The stealth dorm issue has been bubbling for several years around TCU, where growing enrollment has pushed students into surrounding neighborhoods in search of housing. The overlay is aimed at large single-family homes built new – or converted – and leased to as many as five TCU students by the room at rates as high as a reported $1,000 per month. The new homes typically may have five bedrooms and five baths and a kitchen, but no living space. Five unrelated adults is the maximum allowed in single family zoning in Fort Worth.

Neighbors have complained of noise, litter, parking problems, and a loss of neighborhood and historical flavor from the newly built homes, constructed by a small number of builders and often similar in appearance.

Investors – some retirees, others small business owners and local developers – argue tenant behavior is not a matter that should be dealt with under the zoning ordinances, and that it would be unfair and potentially illegal to cut the number of permissible adult residents without grandfathering. They also assert the proposed ordinance puts landlords in a position of discriminating against families in order to maintain grandfathered uses.

Neighborhood leaders have acknowledged conflicting emotions.

“I don’t see how it can be any other way than grandfathering,” Martha Jones, vice president of the Bluebonnet Hills Neighborhood Association, said during the meeting.

But she also worried some landlords may try to increase their numbers of unrelated adult tenants before the new ordinance takes effect, to set their grandfathered uses at the higher number.

“We don’t want to see a bunch of three-person homes that all of a sudden have four or five in them, just so they can get in under this zoning,” she said.

The draft ordinance agreed to Wednesday increased the window for discontinued or abandoned uses to 24 months from 12, the period after which a property the grandfathered status. That means, for example, a property that’s grandfathered at five unrelated adults would lose that status if the home is occupied by a family for more than two years.

Some of the investors asked whether it would be possible to set that window at infinity.

“That’s more generous in terms of legal non-conforming uses than we have anywhere else in the city,” Dana Burghdoff, the city’s deputy planning and development director, said.

Consensus was difficult to reach on all details.

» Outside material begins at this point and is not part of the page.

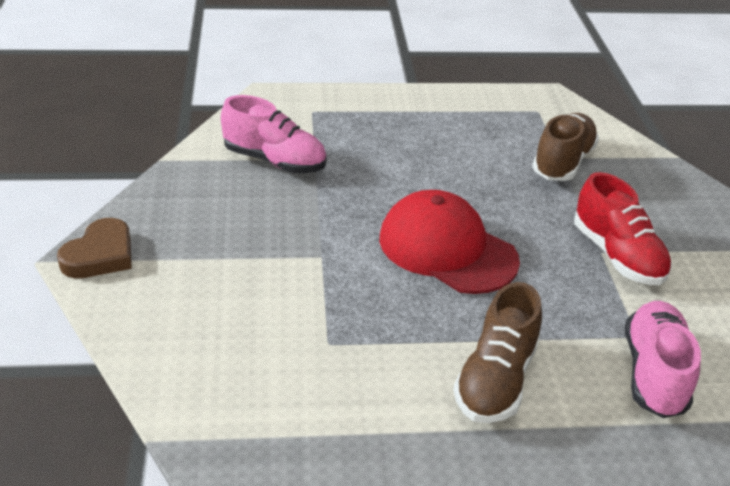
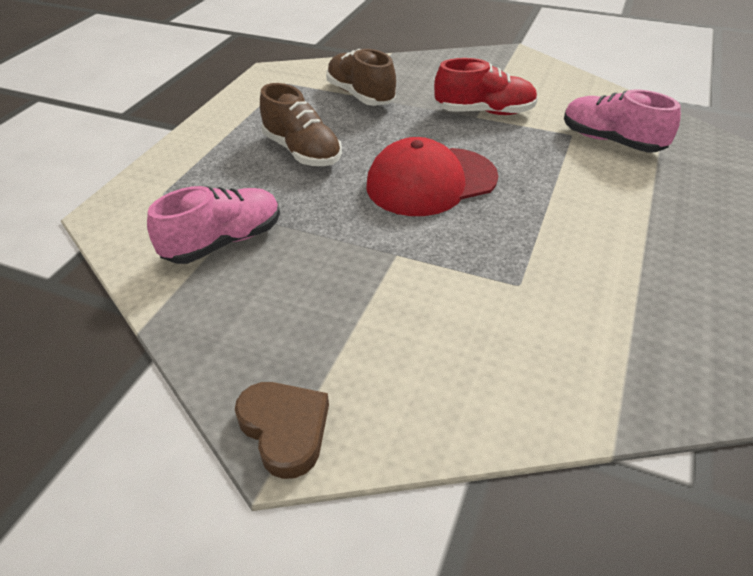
camera: 60 degrees left, 5 degrees up
(495, 380) = (596, 208): brown shoe -> brown shoe (302, 151)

Costa asked whether the committee members had a consensus on whether to try and specify investors’ intent in the ordinance, to provide more concrete grounds to go on if an investor who’s historically leased to five adults has a lesser number on the ordinance’s effective date. The committee members had no consensus, so no language was added to the draft ordinance.

Mike Coffey, representing the University West Neighborhood Association, asked the investors whether they would agree to tie grandfathering to “bad behavior by residents.” As an example, he asked whether it would be possible to revoke a grandfathered status after five citations.

Powers responded that could set landlords up for repeated calls to the city by angry neighbors, “just to get a violation.”

It took a flurry of motions and votes at the meeting’s end to reach the draft ordinance.

Costa got a motion and second to approve the draft ordinance that was ultimately approved. It was then amended by an investor to include a six-month window after the ordinance’s effective date to establish grandfathered uses.

The amendment passed 13-9, but was immediately questioned by another investor. Costa offered up a motion to reconsider the amendment, and that passed with 19 votes. A subsequent motion to repeal the amendment passed 18-0.

After the final motion to approve the original draft ordinance passed, Costa said, “I think that represents consensus.”